With this in mind is the nuclear deal, which Oman helped broker, a positive or negative factor for regional stability? The success of the negotiations certainly provides an encouraging sign that diplomacy and dialogue can be effective in resolving intractable issues. Moreover, any reduction in the expansion of nuclear weapons can only improve regional security and the potential for major catastrophe in the future. However, the lifting of sanctions on Iran will allow it to more effectively support Syria’s Assad regime, Hizballah in Lebanon, and the Houthis movement in Yemen. Likewise, the Saudis and its Gulf allies, and Turkey have recently resolved to cooperate on areas of mutual interest in Syria, in short, the toppling of the Assad regime. It is likely therefore that the chances for victory by either side have dimmed while the potential for escalation and prolongation of conflict along increasingly sectarian lines has been increased.
The nuclear deal has provided US president Obama with an important legacy for his administration but it has in some ways reinforced and endorsed the regional political status quo. Iran has long presented itself as the leader of resistance against Western imperialism and the Israeli occupation and therefore placed itself as the champion of the Arab and Islamic street. But its prominent role in supporting the Assad regime’s repression of Syria’s popular revolution diminished the chances for a much needed political transformation in the Levant and added accelerant to the “firestorm” that has since engulfed Syria. The Gulf monarchies have also seized on the chaos in Syria, Iraq and Yemen to defuse any democratic social impulses and consolidate their control.
Finally, it should be remembered that Iran’s key allies Hizballah and the Syrian regime were accused by an international court (the Special Tribunal for Lebanon, STL) of terrorist bombings and political assassinations in Lebanon dating back to 2005. The court was established to support the judicial system of the Lebanese state but also to address the crisis of impunity for political murder in the Levant and the use of terrorism as a foreign policy tool.
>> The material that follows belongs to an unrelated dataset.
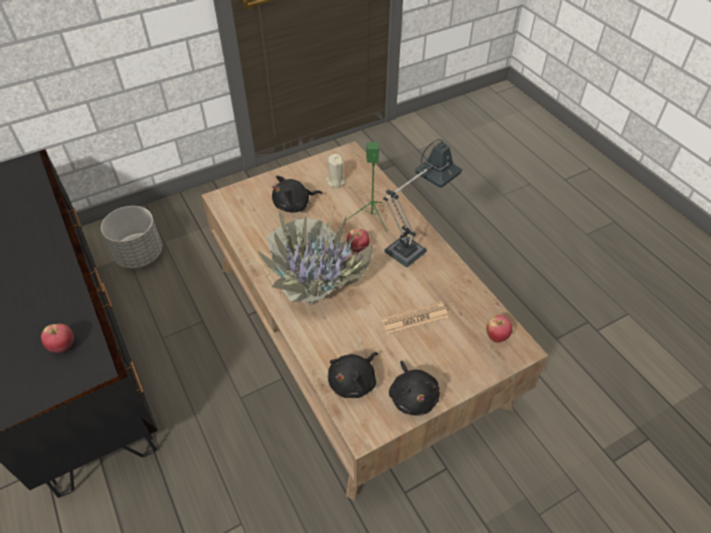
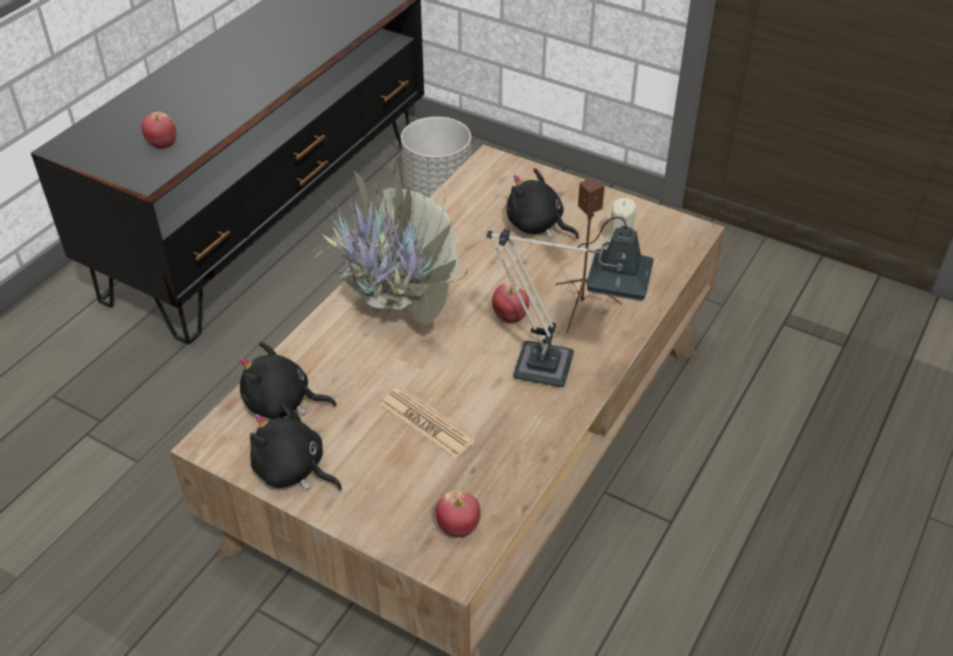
camera: 60 degrees right, 5 degrees down
green speaker [347,142,387,232] -> brown speaker [556,178,622,333]
black plush toy [389,361,440,415] -> black plush toy turned 75 degrees clockwise [250,403,342,490]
At a pivotal moment when the international community sought to introduce a new form of accountability in international affairs, the STL’s work was undermined by the diplomacy campaigns of European states and later the new Obama administration, all of whom were keen to showcase their ability for constructive engagement with Damascus and Tehran. Subsequently Bashar al-Assad was rehabilitated internationally and even attended Bastille Day celebrations in Paris as a special guest on 14 July 2008.
Seven years later exactly, on 14 July 2015, the nuclear deal was signed with Iran; Omani officials celebrated the diplomatic achievement with French officials in Muscat. Oman’s efforts and good intentions to bring hostile parties together are praiseworthy. It would be highly unfortunate, however, if the deal with Iran amounted to a similar rehabilitation for the Assad regime and the undermining of accountability for the massive political violence and state terrorism exacted on the Syrian population since 2011. In order to achieve peace and stability in the region, which will benefit the economic and security imperatives of states like Oman, diplomacy should also take accountability into consideration. While it seems an impossible dream at present, new normative frameworks of accountability, enforced through international commitments, must eventually apply equally to the actions of all international and sub-national actors, including for example ISIS, the Assads, Israel or even the US.
Small states like Oman (and also New Zealand; currently chairing the UNSC) should seek to leverage its neutrality and growing diplomatic resources towards this end in order to maximize its chances to continue along its renaissance path.